* Exercise instructions:
From the data below, return the exact lines starting at the line containing "middle pip: (173, 195)" and ending at the line containing "index pip: (297, 225)", both included, and nothing else.

* Data for this exercise:
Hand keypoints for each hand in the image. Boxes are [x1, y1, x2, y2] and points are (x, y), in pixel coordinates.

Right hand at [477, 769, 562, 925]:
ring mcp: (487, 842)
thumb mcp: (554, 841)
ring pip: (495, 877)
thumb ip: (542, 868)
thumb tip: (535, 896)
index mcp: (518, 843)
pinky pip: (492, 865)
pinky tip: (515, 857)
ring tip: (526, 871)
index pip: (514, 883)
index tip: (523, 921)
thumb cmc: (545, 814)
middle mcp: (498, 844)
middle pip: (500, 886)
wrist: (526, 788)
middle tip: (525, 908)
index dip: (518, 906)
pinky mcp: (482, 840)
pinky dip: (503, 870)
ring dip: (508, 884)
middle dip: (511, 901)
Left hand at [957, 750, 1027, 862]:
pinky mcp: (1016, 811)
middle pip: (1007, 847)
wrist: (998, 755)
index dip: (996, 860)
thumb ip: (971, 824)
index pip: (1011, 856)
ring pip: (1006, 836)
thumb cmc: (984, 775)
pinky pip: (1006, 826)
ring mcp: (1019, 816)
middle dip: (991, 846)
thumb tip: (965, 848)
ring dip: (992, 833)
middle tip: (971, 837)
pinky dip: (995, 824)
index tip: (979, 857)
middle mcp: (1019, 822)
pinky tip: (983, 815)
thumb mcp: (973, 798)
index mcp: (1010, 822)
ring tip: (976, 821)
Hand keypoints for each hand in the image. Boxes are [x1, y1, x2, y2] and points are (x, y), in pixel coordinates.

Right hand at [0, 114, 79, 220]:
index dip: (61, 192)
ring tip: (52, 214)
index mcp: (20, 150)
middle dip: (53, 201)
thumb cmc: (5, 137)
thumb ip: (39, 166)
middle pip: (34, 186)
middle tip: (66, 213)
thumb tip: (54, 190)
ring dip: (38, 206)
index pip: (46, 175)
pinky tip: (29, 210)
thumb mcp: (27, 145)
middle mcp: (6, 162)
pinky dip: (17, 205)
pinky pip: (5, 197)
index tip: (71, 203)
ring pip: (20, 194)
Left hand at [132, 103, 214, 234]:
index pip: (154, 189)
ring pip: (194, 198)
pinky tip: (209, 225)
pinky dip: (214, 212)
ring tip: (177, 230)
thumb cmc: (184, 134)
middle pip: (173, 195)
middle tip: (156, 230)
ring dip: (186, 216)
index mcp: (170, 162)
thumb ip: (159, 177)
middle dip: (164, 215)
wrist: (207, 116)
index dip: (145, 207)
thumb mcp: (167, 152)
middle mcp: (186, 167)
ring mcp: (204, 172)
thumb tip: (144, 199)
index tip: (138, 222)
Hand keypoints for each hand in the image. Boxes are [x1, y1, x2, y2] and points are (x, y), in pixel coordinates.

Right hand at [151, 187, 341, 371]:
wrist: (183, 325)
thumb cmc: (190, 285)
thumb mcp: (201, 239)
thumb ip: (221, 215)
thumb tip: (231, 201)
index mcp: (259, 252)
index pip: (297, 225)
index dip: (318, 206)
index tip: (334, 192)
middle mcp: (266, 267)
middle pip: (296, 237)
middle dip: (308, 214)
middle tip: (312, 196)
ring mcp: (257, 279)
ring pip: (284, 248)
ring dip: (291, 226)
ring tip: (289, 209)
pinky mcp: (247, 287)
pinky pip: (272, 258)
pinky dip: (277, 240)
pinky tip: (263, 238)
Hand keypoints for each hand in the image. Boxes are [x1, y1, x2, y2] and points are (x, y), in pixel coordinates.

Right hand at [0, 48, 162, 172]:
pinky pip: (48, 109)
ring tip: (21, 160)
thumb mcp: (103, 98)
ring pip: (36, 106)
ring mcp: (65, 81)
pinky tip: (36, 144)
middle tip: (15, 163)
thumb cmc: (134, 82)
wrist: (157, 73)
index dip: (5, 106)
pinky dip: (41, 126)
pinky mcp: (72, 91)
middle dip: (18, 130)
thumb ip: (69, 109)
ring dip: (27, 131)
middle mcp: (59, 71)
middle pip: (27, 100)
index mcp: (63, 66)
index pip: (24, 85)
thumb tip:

* Task solution:
middle pip: (173, 195)
middle tip: (156, 230)
ring dip: (186, 216)
index mcp: (170, 162)
thumb ip: (159, 177)
middle dip: (164, 215)
wrist: (207, 116)
index dip: (145, 207)
thumb mcp: (167, 152)
middle mcp: (186, 167)
ring mcp: (204, 172)
thumb tip: (144, 199)
index tip: (138, 222)
Hand keypoints for each hand in the image. Boxes are [x1, y1, x2, y2] and points are (x, y), in pixel coordinates.

Right hand at [151, 187, 341, 371]:
wrist: (183, 325)
thumb cmc: (190, 285)
thumb mcp: (201, 239)
thumb ip: (221, 215)
thumb tip: (231, 201)
index mcp: (259, 252)
index pip: (297, 225)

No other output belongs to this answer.